The True Story of How Eugenie Clark Became the Ocean’s Most Fearless Scientist

Written by Jess Keating
Illustrated by Marta Álvarez Miguéns
Age Range: 4 – 8

This is the story of a woman who dared to dive, defy, discover, and inspire. This is the story of Eugenie Clark, the Shark Lady.

Eugenie Clark collecting specimens on a dive. (Courtesy of Mote Marine Laboratory)

Eugenie Clark fell in love with sharks from the first moment she saw them at the aquarium. She couldn’t imagine anything more exciting than studying these graceful creatures. But Eugenie quickly discovered that many people believed sharks to be ugly and scary–and they didn’t think women should be scientists.

Determined to prove them wrong, Eugenie devoted her life to learning about sharks. After earning several college degrees and making countless discoveries, Eugenie wrote herself into the history of science, earning the nickname “Shark Lady.”

SHARK LADY: Jess Keating Dives Deep into Non-Fiction

As a zoologist turned middle grade and picture book author, Jess Keating has been sprayed by skunks, bitten by crocodiles, and been a victim to the dreaded paper cut…

Jess is also the creator, writer and host of Animals for Smart People, a Youtube series about animals, science, and nature.

Jess lives in Ontario, Canada, where she loves nerdy documentaries, hiking, and writing books for adventurous and funny kids. Visit her at jesskeating.com.

I really wish I could remember the first time I came across Eugenie Clark, but she was one of those scientists so entrenched in my thinking as a kid, it’s impossible to pinpoint! Much like I would watch my brothers goofing around and pretend I was Jane Goodall (observing primate behavior, of course), I would also watch fish in streams and pretend I was Genie!

The road to SHARK LADY was a twisty one, for sure. One of my goals as an author is to always keep adapting and diversifying, learning new formats and picking up strengths here and there that play off my interests. When I first started writing for publication, I wrote nonfiction for magazines. After branching out into fiction with my middle grade series, I wanted to revisit my first loves and get more into nonfiction again. I’d started a funny expository series about animals, and I knew it was time to branch out. I wanted to create something different that still fit with my overall arc as an author and what I value.
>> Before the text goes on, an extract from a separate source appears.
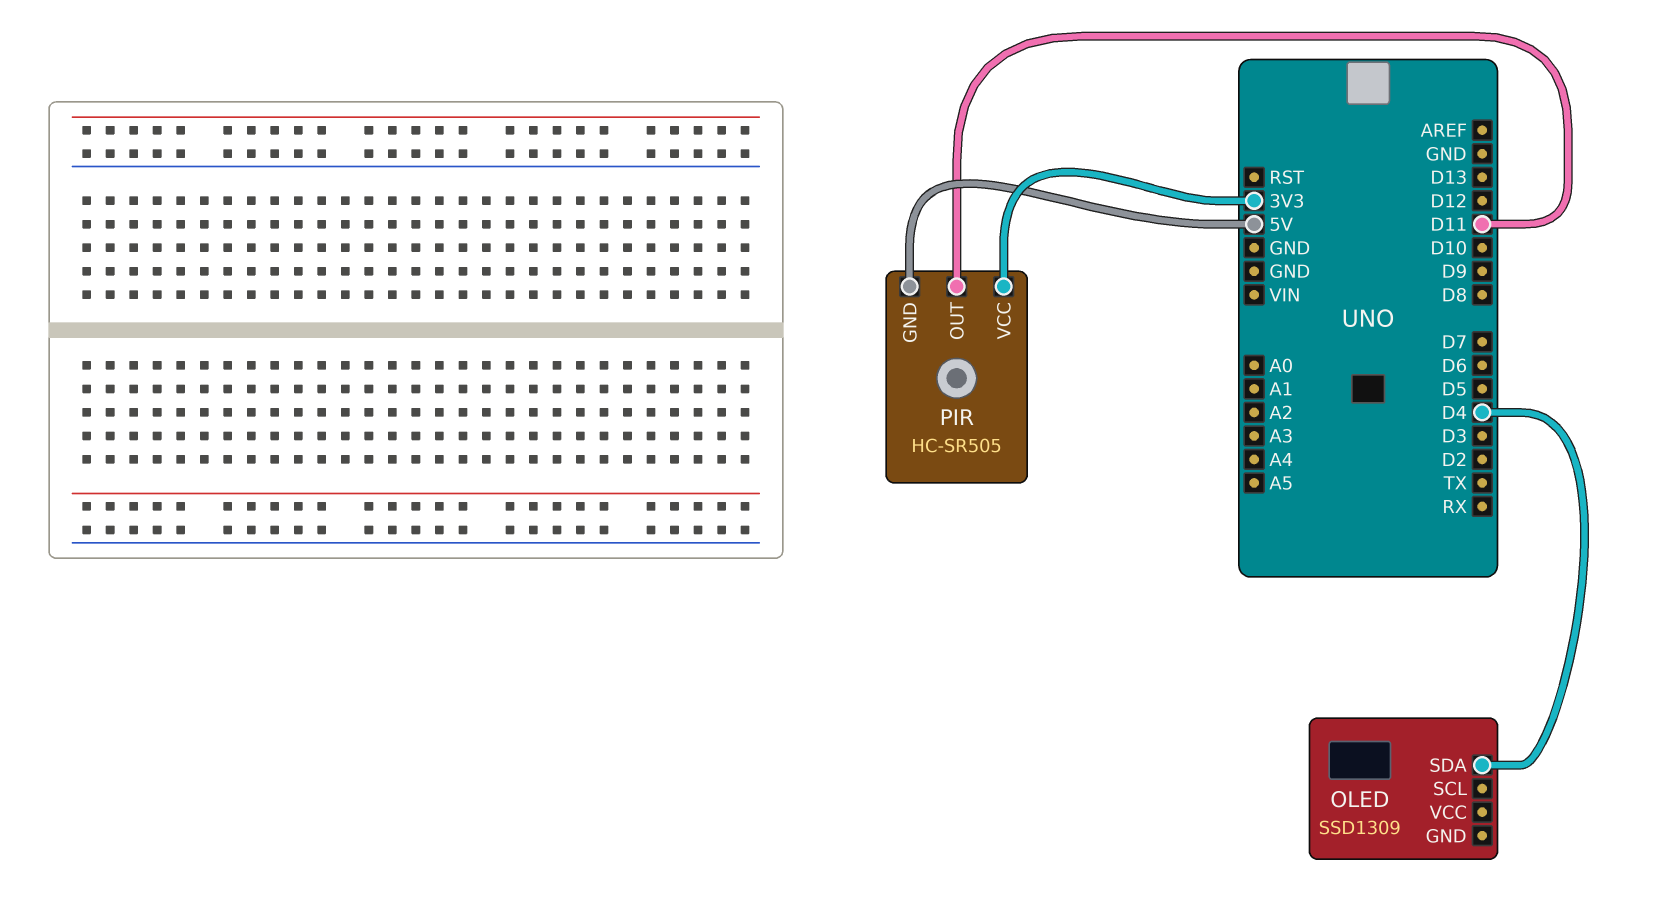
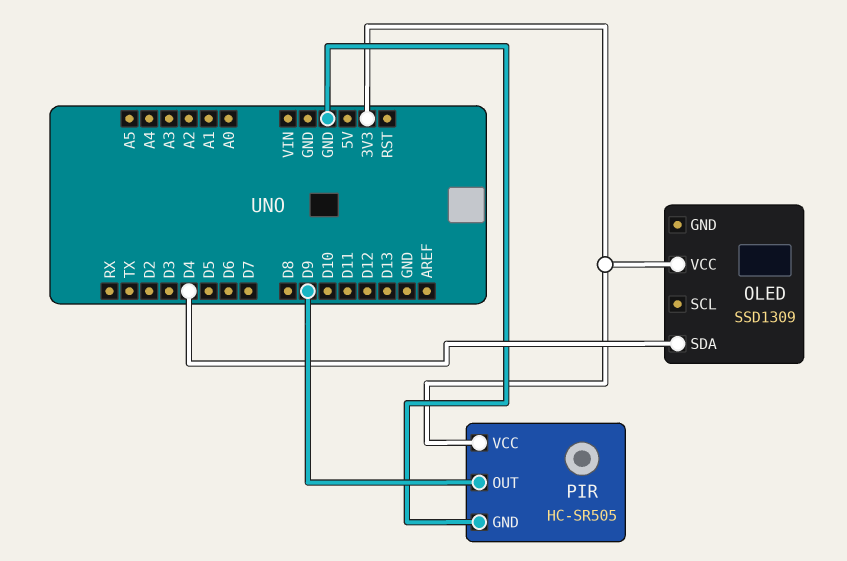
OLED pin VCC: none -> 3V3
PIR pin GND: 5V -> GND
PIR pin OUT: D11 -> D9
It was at that point that Eugenie crept back onto my radar. I recall reading an article online about her, and how she was still actively diving and sharing her love of sharks with students. Instantly, all of her work I’d read about in university came flooding back, and I knew in my gut that I was onto something. Genie was just one of those woman who inks an impression right on your heart with her passion, especially if you are a young, science-loving kid who wants to change the world.

 

“I don’t get philosophical. Love fish. Love sharks.

Keep the water and their habitats as clean and protected as possible”
― Eugenie Clark

Ichthyology is the branch of zoology devoted to the study of fish.